I suspect that they do not work together, maybe that is why there were removed.

Many Thanks,
Alec.


----------



## Greg Elmassian (Jan 3, 2008)

My guess is the smaller one is an adjustable power supply, perhaps an amp... it has a full wave bridge rectifier, a 35 v cap for filtering the raw DC, and 2 transistors, or possibly one of them is an LM7800 series regulator, the one with the heat sink is the output. Please try to read the numbers on the transistor Q2... look for something like LM7812 or similar. 

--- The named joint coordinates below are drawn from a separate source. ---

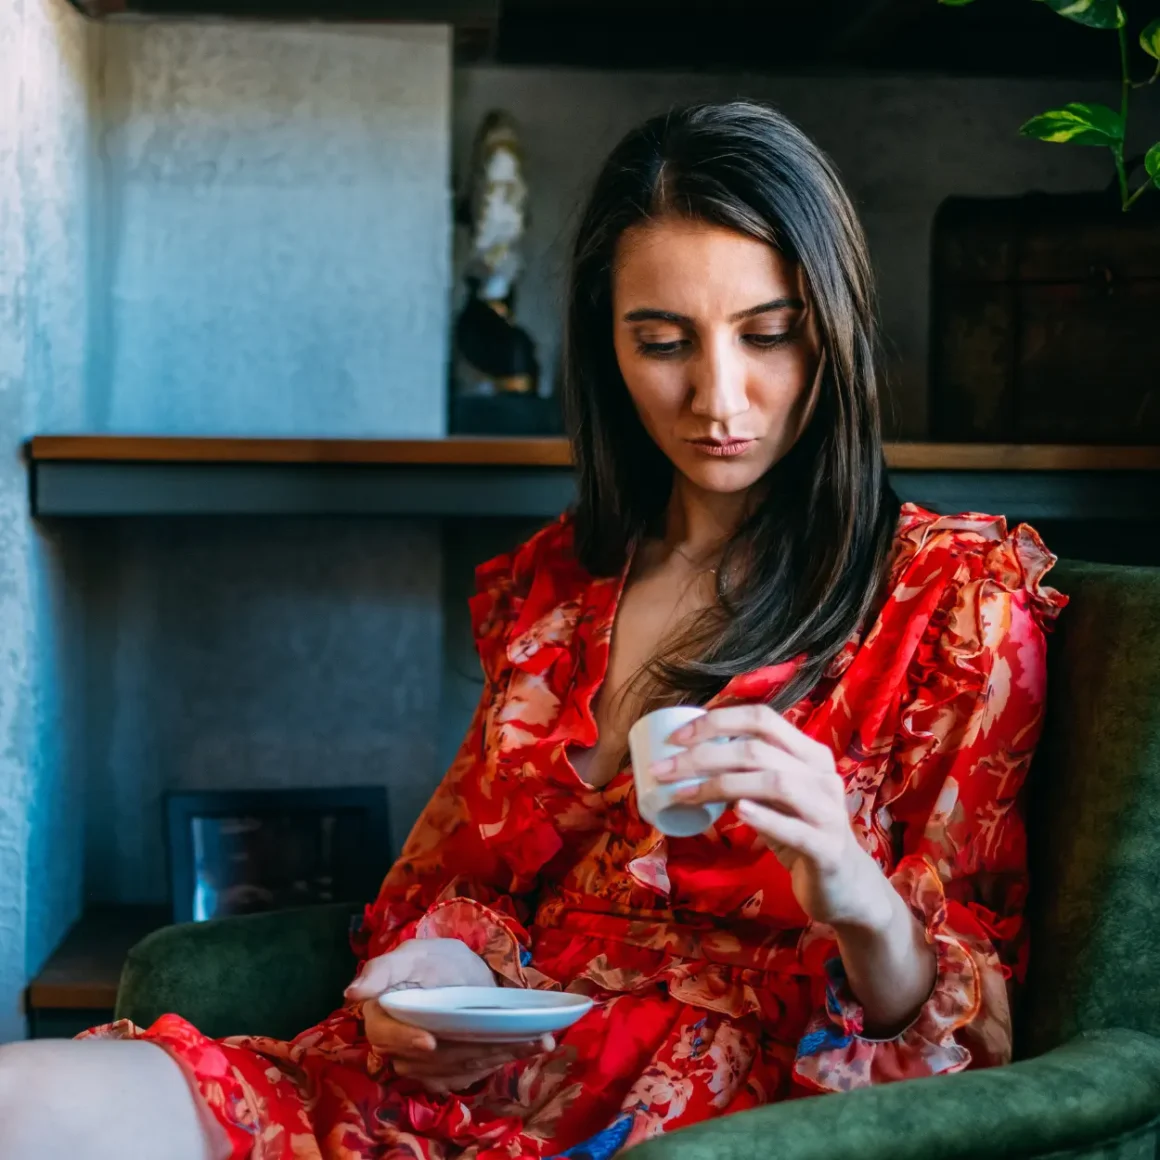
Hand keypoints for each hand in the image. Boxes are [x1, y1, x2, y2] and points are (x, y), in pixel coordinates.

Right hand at [345, 938, 553, 1093]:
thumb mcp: (412, 954)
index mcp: (382, 1017)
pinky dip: (505, 1059)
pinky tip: (533, 1044)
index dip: (406, 1040)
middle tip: (513, 1038)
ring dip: (500, 1055)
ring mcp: (425, 1065)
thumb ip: (383, 969)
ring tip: (537, 1039)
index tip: (430, 1040)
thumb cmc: (433, 960)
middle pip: (430, 1058)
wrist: (463, 973)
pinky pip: (474, 1073)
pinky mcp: (449, 1073)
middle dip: (473, 1049)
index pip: (388, 1035)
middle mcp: (399, 1048)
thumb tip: (352, 992)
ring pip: (459, 1067)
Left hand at [653, 704, 893, 931]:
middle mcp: (822, 775)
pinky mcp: (828, 848)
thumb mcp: (775, 798)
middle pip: (757, 750)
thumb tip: (687, 760)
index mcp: (809, 754)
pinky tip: (737, 812)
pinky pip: (795, 828)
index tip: (674, 739)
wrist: (846, 886)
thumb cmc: (801, 833)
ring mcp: (828, 811)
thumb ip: (746, 775)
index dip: (716, 722)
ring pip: (774, 782)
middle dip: (703, 755)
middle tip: (662, 770)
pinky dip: (764, 818)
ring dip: (720, 785)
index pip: (762, 719)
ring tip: (684, 794)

So that's the simple board. The long board with 2 nice chunks of aluminum and 4 transistors is probably a motor controller of some sort... 

Greg


----------



## alecescolme (Dec 20, 2010)

Greg, the transistor is a LM383T. 

Thanks for your help, 
Alec.


----------



## Curmudgeon (Jan 11, 2008)

Seven watt audio power amplifier.


----------



## alecescolme (Dec 20, 2010)

Many Thanks, that makes sense, the potentiometer is for volume then.

Alec.


----------